The worse life got, the more certain customers and friends avoided her. “I was probably quite emotional at times because pressure was severe, and I am an emotional person,” she says of her discovery that “you’re not as popular when things aren’t going so well.”
To keep her life in perspective, Farris would wake in the morning – in whatever home she found herself – and force herself to be grateful, thinking, “Oh, thank you, Lord, that I don’t live in Baghdad. Thank you nobody is planting IEDs on my driveway.”
Her charity passion is WISH (wishvancouver.net), a society that attempts to increase the health, safety and well-being of women working in the sex trade in the Downtown Eastside. Farris says, “When I really got bent out of shape about my situation, I’d go down there on Monday nights to serve dinner.”
Meanwhile the gallery was bleeding money. Farris lived on the telephone and the Internet. “That’s where the sales came from,” she says. To scrape by, she had to crack into her RRSPs and sell art she had personally collected. And her landlord would not let her out of her lease or “give me any consideration whatsoever.”
It was friends who came to her rescue. Several invited her to dinner regularly just as others had offered places to live. They gave her opportunities to debrief, and one friend changed everything.
Farris bumped into Martin Zlotnik and his wife, Penny, at a party. Zlotnik is a lawyer, former Vancouver park commissioner, former high-profile commercial real estate agent and now an associate at ZLC Financial Group.
Making party small talk, Zlotnik casually asked Farris how she was doing. “Hanging in by the skin of my teeth,” she answered. When he asked what was wrong, Farris burst into tears. “I’m trapped,” she cried. “I just don’t know what to do.”
Zlotnik calmed her down and told her he would come by and look into the problem. When he saw her books, he told her she had to get out of the lease. He also understood she was in no emotional condition to deal with her landlords and told her he’d come along to a meeting with them.
At the meeting, Farris says, “I started to get so upset. There were certain things done by my landlord that really incensed me.” She blurted out detail after detail of past injustices. “And Marty said, ‘You know what? I think you should go away and let me deal with this.’”

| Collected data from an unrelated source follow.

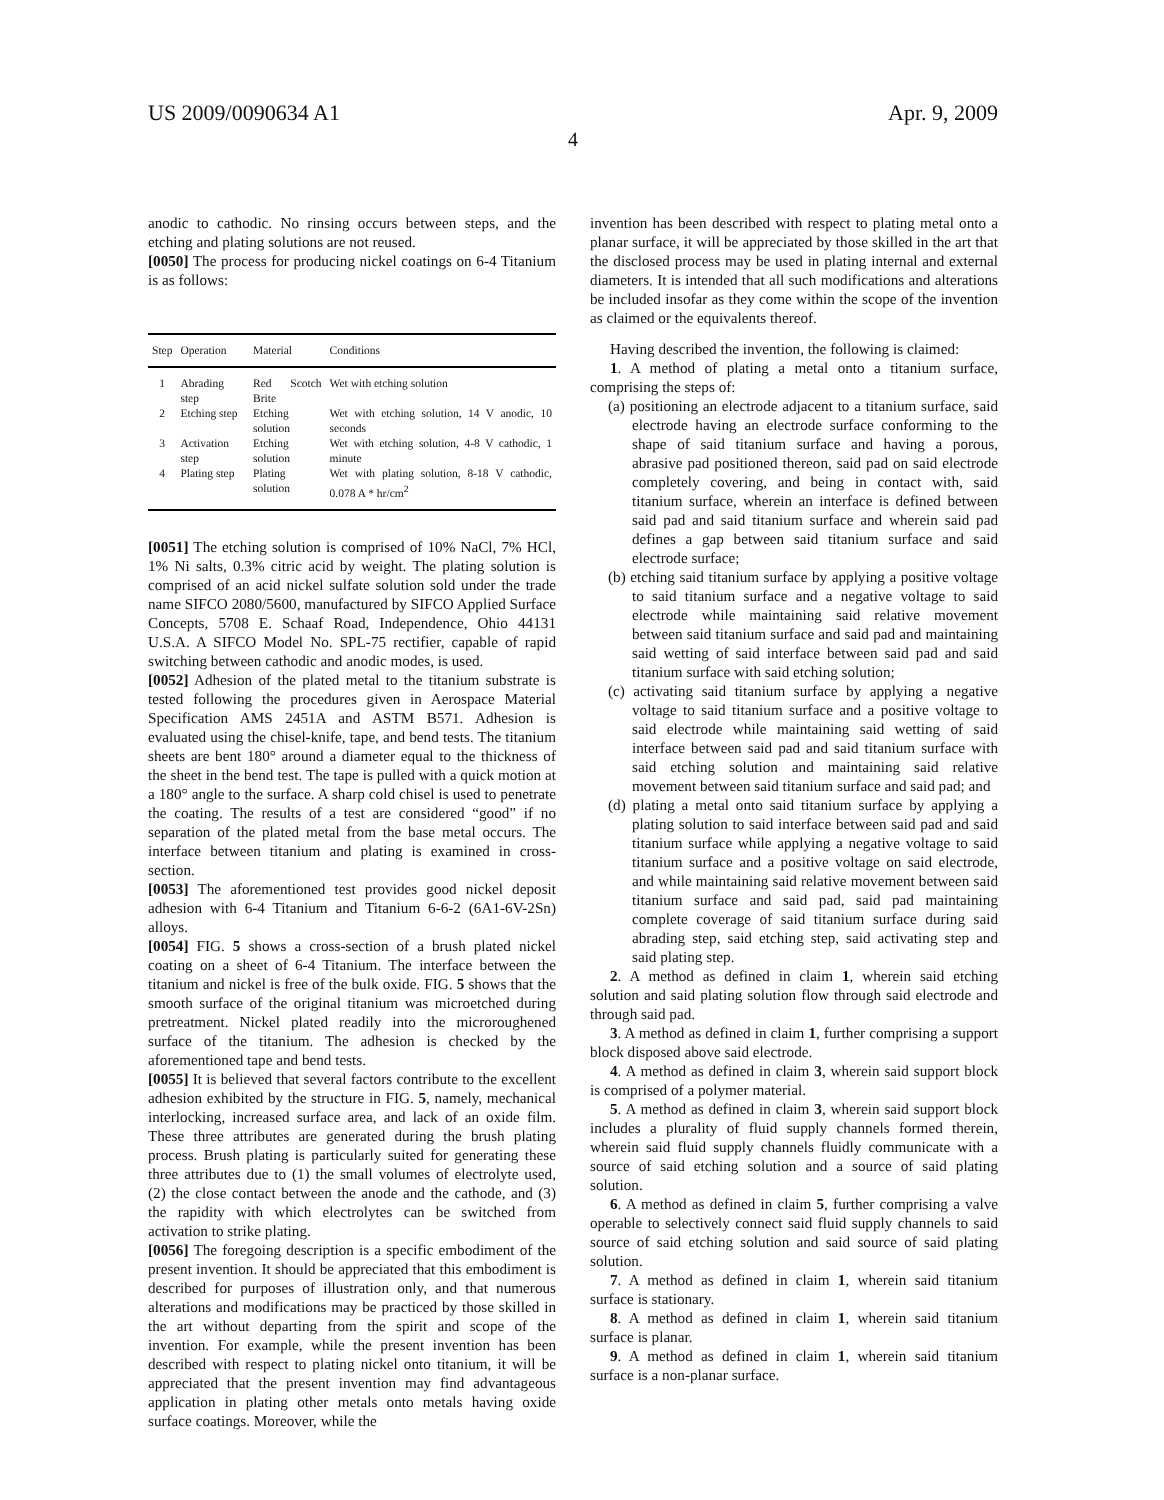US 2009/0090634 A1 Apr. 9, 2009
4
anodic to cathodic. No rinsing occurs between steps, and the etching and plating solutions are not reused.
[0050] The process for producing nickel coatings on 6-4 Titanium is as follows:
| Step | Operation | Material | Conditions |
| --- | --- | --- | --- |
| 1 | Abrading step | Red Scotch Brite | Wet with etching solution |
| 2 | Etching step | Etching solution | Wet with etching solution, 14 V anodic, 10 seconds |
| 3 | Activation step | Etching solution | Wet with etching solution, 4-8 V cathodic, 1 minute |
| 4 | Plating step | Plating solution | Wet with plating solution, 8-18 V cathodic, 0.078 A * hr/cm<sup>2</sup> |
[0051] The etching solution is comprised of 10% NaCl, 7% HCl, 1% Ni salts, 0.3% citric acid by weight. The plating solution is comprised of an acid nickel sulfate solution sold under the trade name SIFCO 2080/5600, manufactured by SIFCO Applied Surface Concepts, 5708 E. Schaaf Road, Independence, Ohio 44131 U.S.A. A SIFCO Model No. SPL-75 rectifier, capable of rapid switching between cathodic and anodic modes, is used.
[0052] Adhesion of the plated metal to the titanium substrate is tested following the procedures given in Aerospace Material Specification AMS 2451A and ASTM B571. Adhesion is evaluated using the chisel-knife, tape, and bend tests. The titanium sheets are bent 180° around a diameter equal to the thickness of the sheet in the bend test. The tape is pulled with a quick motion at a 180° angle to the surface. A sharp cold chisel is used to penetrate the coating. The results of a test are considered “good” if no separation of the plated metal from the base metal occurs. The interface between titanium and plating is examined in cross-section.
[0053] The aforementioned test provides good nickel deposit adhesion with 6-4 Titanium and Titanium 6-6-2 (6A1-6V-2Sn) alloys.
[0054] FIG. 5 shows a cross-section of a brush plated nickel coating on a sheet of 6-4 Titanium. The interface between the titanium and nickel is free of the bulk oxide. FIG. 5 shows that the smooth surface of the original titanium was microetched during pretreatment. Nickel plated readily into the microroughened surface of the titanium. The adhesion is checked by the aforementioned tape and bend tests.
[0055] It is believed that several factors contribute to the excellent adhesion exhibited by the structure in FIG. 5, namely, mechanical interlocking, increased surface area, and lack of an oxide film. These three attributes are generated during the brush plating process. Brush plating is particularly suited for generating these three attributes due to (1) the small volumes of electrolyte used, (2) the close contact between the anode and the cathode, and (3) the rapidity with which electrolytes can be switched from activation to strike plating.
[0056] The foregoing description is a specific embodiment of the present invention. It should be appreciated that this embodiment is described for purposes of illustration only, and that numerous alterations and modifications may be practiced by those skilled in the art without departing from the spirit and scope of the invention. For example, while the present invention has been described with respect to plating nickel onto titanium, it will be appreciated that the present invention may find advantageous application in plating other metals onto metals having oxide surface coatings. Moreover, while the
invention has been described with respect to plating metal onto a planar surface, it will be appreciated by those skilled in the art that the disclosed process may be used in plating internal and external diameters. It is intended that all such modifications and alterations be included insofar as they come within the scope of the invention as claimed or the equivalents thereof.
Having described the invention, the following is claimed:
1. A method of plating a metal onto a titanium surface, comprising the steps of:
(a) positioning an electrode adjacent to a titanium surface, said electrode having an electrode surface conforming to the shape of said titanium surface and having a porous, abrasive pad positioned thereon, said pad on said electrode completely covering, and being in contact with, said titanium surface, wherein an interface is defined between said pad and said titanium surface and wherein said pad defines a gap between said titanium surface and said electrode surface;
(b) etching said titanium surface by applying a positive voltage to said titanium surface and a negative voltage to said electrode while maintaining said relative movement between said titanium surface and said pad and maintaining said wetting of said interface between said pad and said titanium surface with said etching solution;
(c) activating said titanium surface by applying a negative voltage to said titanium surface and a positive voltage to said electrode while maintaining said wetting of said interface between said pad and said titanium surface with said etching solution and maintaining said relative movement between said titanium surface and said pad; and
(d) plating a metal onto said titanium surface by applying a plating solution to said interface between said pad and said titanium surface while applying a negative voltage to said titanium surface and a positive voltage on said electrode, and while maintaining said relative movement between said titanium surface and said pad, said pad maintaining complete coverage of said titanium surface during said abrading step, said etching step, said activating step and said plating step.
2. A method as defined in claim 1, wherein said etching solution and said plating solution flow through said electrode and through said pad.
3. A method as defined in claim 1, further comprising a support block disposed above said electrode.
4. A method as defined in claim 3, wherein said support block is comprised of a polymer material.
5. A method as defined in claim 3, wherein said support block includes a plurality of fluid supply channels formed therein, wherein said fluid supply channels fluidly communicate with a source of said etching solution and a source of said plating solution.
6. A method as defined in claim 5, further comprising a valve operable to selectively connect said fluid supply channels to said source of said etching solution and said source of said plating solution.
7. A method as defined in claim 1, wherein said titanium surface is stationary.
8. A method as defined in claim 1, wherein said titanium surface is planar.
9. A method as defined in claim 1, wherein said titanium surface is a non-planar surface.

After Zlotnik terminated the lease, it was his idea that she relocate her gallery across the street into the main-floor commercial space of the new building that had caused all the trouble to begin with. Who says the age of irony is dead?
Friends rushed in again. Zlotnik negotiated a new lease and a line of credit to maintain it. An architect friend fast-tracked the new gallery’s interior design and construction. More friends helped Farris physically move from her former 6,800-square-foot concrete bunker across the street to her airy, but smaller, 1,200-square-foot galerie intime.
The LCD monitor off, Farris now leans back in her office chair beside a hanging carpet-sized canvas from Attila Richard Lukacs’s famous Of Monkeys and Men series, an ornate Dale Chihuly blown-glass vase on her desk, her worst years behind her, and she counts her blessings.
Not so long ago, she attended a rally for the merchants whose businesses have been traumatized by the construction of the Canada Line along Cambie Street. “I know what they’re going through,” Farris says.